Safety Profile: Tirzepatide-associated adverse events were predominantly gastrointestinal (nausea, vomiting, diarrhea), mild to moderate in severity, and decreased over time, paralleling adult studies. Two participants discontinued due to adverse events. Importantly, no deaths or unexpected safety signals emerged during the trial period, supporting tirzepatide’s tolerability in the pediatric population.
Expert Commentary
The SURPASS-PEDS trial addresses a significant unmet need by demonstrating the efficacy and safety of tirzepatide in children and adolescents, a demographic notoriously difficult to manage in type 2 diabetes. The dual agonism of GIP and GLP-1 receptors may accentuate insulin secretion and suppress glucagon while facilitating weight loss, explaining these favorable outcomes. Though the trial includes a relatively short double-blind phase and limited sample size, the magnitude of HbA1c and BMI reductions compared to placebo and consistency with adult data enhance confidence in clinical applicability.
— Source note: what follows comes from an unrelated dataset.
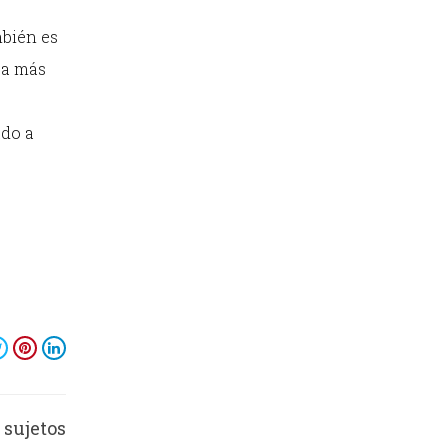
mbién es
 a más
ado a
 sujetos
It is noteworthy that the trial enrolled participants with inadequate control on metformin and/or basal insulin, suggesting tirzepatide’s promising role as an adjunct or alternative to traditional therapies. However, long-term safety data, cardiovascular outcomes, and real-world effectiveness in diverse pediatric populations remain to be elucidated. Consideration of gastrointestinal tolerability and potential injection burden is also essential in this age group where adherence can be challenging.
Conclusion
The SURPASS-PEDS phase 3 trial provides compelling evidence that tirzepatide significantly improves glycaemic control and reduces BMI in children and adolescents with type 2 diabetes inadequately managed by current standard therapies. The safety profile aligns with adult experiences, predominantly characterized by transient gastrointestinal side effects. These findings represent a meaningful advance in pediatric diabetes therapeutics, offering a novel mechanism of action with dual incretin receptor agonism and durable clinical benefits over one year. Future research should focus on longer-term outcomes, adherence strategies, and integration into pediatric diabetes care guidelines to optimize management of this challenging population.
References
Hannon TS, Chao LC, Barrientos-Pérez M, Pamidipati KC, Landó LF, Lee CJ, Patel H, Bergman BK. Efficacy and safety of tirzepatide in children and adolescents with type 2 diabetes (SURPASS-PEDS): a randomised, double-blind, placebo-controlled, phase 3 trial. Lancet. 2025 Oct 4;406(10511):1484-1496. doi: 10.1016/S0140-6736(25)01774-X. Epub 2025 Sep 17. Erratum in: Lancet. 2025 Oct 4;406(10511):1472. doi: 10.1016/S0140-6736(25)01961-0. PMID: 40975112.